◆ **ZUR AUFGABE**
Liste jede Zeile der folgenden Daten auf, in der die Zeichenfolge „Academy“ vorkommt, und übernimm sie unverändert. Dabei kommt es auf Groß- und Kleinschreibung an.

[Gesammelte Dateneinträge]
┌──

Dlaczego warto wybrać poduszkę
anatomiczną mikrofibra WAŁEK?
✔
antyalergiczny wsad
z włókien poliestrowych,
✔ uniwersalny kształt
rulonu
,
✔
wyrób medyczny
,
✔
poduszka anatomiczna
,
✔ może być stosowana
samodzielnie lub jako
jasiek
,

└──
┌──

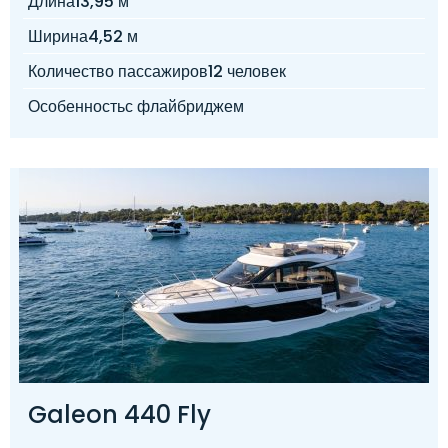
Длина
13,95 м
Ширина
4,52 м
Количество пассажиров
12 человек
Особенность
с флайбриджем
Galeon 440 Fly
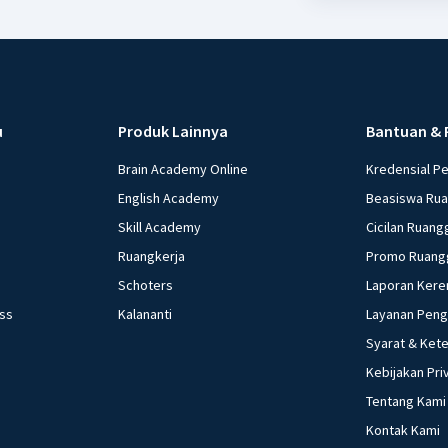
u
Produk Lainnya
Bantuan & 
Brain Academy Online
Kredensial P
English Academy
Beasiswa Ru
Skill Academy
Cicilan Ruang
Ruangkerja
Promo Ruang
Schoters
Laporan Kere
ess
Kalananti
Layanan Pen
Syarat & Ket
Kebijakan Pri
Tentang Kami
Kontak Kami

└──

◆ **ERGEBNIS**
Brain Academy Online
English Academy
Skill Academy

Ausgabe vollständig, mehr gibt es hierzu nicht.